EXTRAIT DE PAGE >>
-------

Benoît XVI, lui, insis­tait sur le bon­heur : la morale est ordon­née à la joie du vrai bien. Jean-​Paul II – par­don pour le rac­cour­ci – contem­plait la beau­té du plan de Dieu sur l’homme et la famille. On sait qu’encore car­di­nal, il ins­pi­ra très lar­ge­ment Humanae vitae, mais que lors de sa rédac­tion on gom­ma cet aspect de sa pen­sée qui avait si pro­fon­dé­ment ébran­lé Paul VI. Une par­tie de l’incompréhension actuelle vient de là. 

Reste que si l’Eglise, dans le monde, avait réel­le­ment été obsé­dée par ce rap­pel au bien de l’homme, on n’en serait sûre­ment pas à plus d’un mil­liard d’avortés, la famille en mor­ceaux, l’union homo­sexuelle consi­dé­rée comme un mariage, une expres­sion bonne de la sexua­li­té. Je ne dis pas que François entend chan­ger la doc­trine à cet égard (encore qu’il la qua­li­fie d’« opi­nion de l’Eglise ») mais le fait est qu’il a – une nou­velle fois – per­mis aux adver­saires de l’Eglise d’installer la confusion. 

Et ce après l’incident du « mariage des prêtres » qu’aurait approu­vé le nou­veau secré­taire d’Etat Mgr Parolin (nous y revien­drons, on sait main­te­nant que ses paroles ont été tron­quées), après l’appel du pape à l’« accom­pa­gne­ment des divor­cés rema­riés », qui a ouvert lui aus­si la voie à beau­coup de confu­sion, après la ques­tion de la théo­lo­gie de la libé­ra­tion, elle aus­si riche de contre­sens, et l’affaire des Franciscains de l’Immaculée…

Dans son entre­tien, le pape François évoque aus­si la forme extra­or­di­naire de la litur­gie qu’il appelle Vetus Ordo : « Il y a ensuite des ques­tions par­ti­cu­lières comme la litur­gie selon le Vetus Ordo. Je pense que le choix du pape Benoît fut pru­den­tiel, lié à l’aide de per­sonnes qui avaient cette sen­si­bi­li­té par­ti­cu­lière. Ce qui est pré­oc­cu­pant, c’est le risque d’idéologisation du Vetus Ordo, son instrumentalisation. »

-------

EXERCICES À FAIRE >>
• a. D'après le texte sur le pape François, sur quoi Benoît XVI insistait-il ?
• b. Écrivez la suite du texte sur le pape François, juste après la citation sur le Vetus Ordo.
Les lignes qui suivent n'ont rien à voir avec le texte sur le pape François.

-------

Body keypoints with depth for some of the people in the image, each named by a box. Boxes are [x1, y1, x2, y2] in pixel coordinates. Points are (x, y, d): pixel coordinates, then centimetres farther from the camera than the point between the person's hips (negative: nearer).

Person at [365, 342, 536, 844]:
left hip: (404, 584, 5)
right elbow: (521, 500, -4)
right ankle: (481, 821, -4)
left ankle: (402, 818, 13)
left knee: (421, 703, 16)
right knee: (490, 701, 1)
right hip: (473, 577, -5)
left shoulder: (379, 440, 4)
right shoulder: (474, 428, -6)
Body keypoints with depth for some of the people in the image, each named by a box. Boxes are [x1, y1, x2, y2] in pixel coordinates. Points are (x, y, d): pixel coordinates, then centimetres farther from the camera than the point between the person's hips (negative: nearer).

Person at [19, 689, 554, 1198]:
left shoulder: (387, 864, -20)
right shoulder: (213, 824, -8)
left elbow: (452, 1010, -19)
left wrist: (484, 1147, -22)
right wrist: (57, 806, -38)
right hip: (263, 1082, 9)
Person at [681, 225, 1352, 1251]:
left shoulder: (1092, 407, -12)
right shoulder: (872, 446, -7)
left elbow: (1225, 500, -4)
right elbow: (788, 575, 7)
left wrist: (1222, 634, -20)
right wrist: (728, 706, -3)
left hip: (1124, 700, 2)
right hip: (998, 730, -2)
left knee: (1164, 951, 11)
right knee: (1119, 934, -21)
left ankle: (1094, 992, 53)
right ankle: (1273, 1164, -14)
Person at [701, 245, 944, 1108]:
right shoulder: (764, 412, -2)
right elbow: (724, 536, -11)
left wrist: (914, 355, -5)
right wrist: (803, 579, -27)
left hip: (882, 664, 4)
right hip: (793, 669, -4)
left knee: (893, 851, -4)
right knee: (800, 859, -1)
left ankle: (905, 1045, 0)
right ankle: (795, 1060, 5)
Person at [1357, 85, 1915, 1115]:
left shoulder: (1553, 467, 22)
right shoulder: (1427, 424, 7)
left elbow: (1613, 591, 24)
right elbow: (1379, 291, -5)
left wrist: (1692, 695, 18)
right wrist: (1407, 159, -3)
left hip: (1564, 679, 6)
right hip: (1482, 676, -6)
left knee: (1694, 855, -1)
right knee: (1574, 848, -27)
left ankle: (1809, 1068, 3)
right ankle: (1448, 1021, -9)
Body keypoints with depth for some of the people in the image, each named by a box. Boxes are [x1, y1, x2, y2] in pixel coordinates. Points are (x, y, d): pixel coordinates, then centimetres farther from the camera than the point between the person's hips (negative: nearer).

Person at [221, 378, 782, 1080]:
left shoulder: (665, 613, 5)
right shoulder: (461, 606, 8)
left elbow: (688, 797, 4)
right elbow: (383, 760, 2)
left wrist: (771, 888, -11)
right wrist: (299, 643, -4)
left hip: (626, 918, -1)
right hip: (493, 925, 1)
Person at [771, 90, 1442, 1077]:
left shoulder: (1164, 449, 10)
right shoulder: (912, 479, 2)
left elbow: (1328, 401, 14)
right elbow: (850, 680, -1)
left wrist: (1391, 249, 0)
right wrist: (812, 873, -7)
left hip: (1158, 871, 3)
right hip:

-------

RÉPONSES PAR EXERCICE >>
• a. Sur le bonheur : la morale est ordonnée à la joie du vrai bien.

• b.
Et dire que le pauvre Benoît XVI ne pour­ra même pas se retour­ner dans sa tombe en lisant cela… 

Choix pru­den­tiel ? Ce ne sont pas les mots qui conviennent à la remise à l’honneur d’un rite abu­si­ve­ment inter­dit dans les faits, ni à la réforme de la réforme litur­gique que vou­lait le pape émé­rite. Ce n’est pas une « sen­si­bi­li­té » seule­ment qui pousse – et non pous­sait – des mil­liers de per­sonnes à pré­fé­rer la messe cen­trée sur Dieu, sur le sacri­fice du Christ, plu­tôt que sur l’homme, mais une vision théo­lo­gique pré­cise. Et si l’on veut par­ler d’idéologisation, il serait temps davan­tage de rele­ver l’instrumentalisation idéo­lo­gique du Novus Ordo. Idéologisation ? C’est-à-dire dés­in­car­na­tion de l’idée de la messe afin de la mettre au ser­vice de choix poli­tiques – d’extrême droite, for­cé­ment ! – et de fac­tions qui veulent impo­ser leur point de vue au détri­ment de la réalité ? 

Voilà des pro­pos qui font souf­frir. Et qui sont démen­tis par les faits. Car les messes tra­di­tion­nelles attirent pré­ci­sé­ment les jeunes, et la pro­por­tion de voca­tions dans les sémi­naires for­mant à la litur­gie tra­di­tion­nelle est plus impor­tante que la pro­por­tion de pra­ti­quants de la « forme extra­or­di­naire » par rap­port aux catho­liques ordinaires.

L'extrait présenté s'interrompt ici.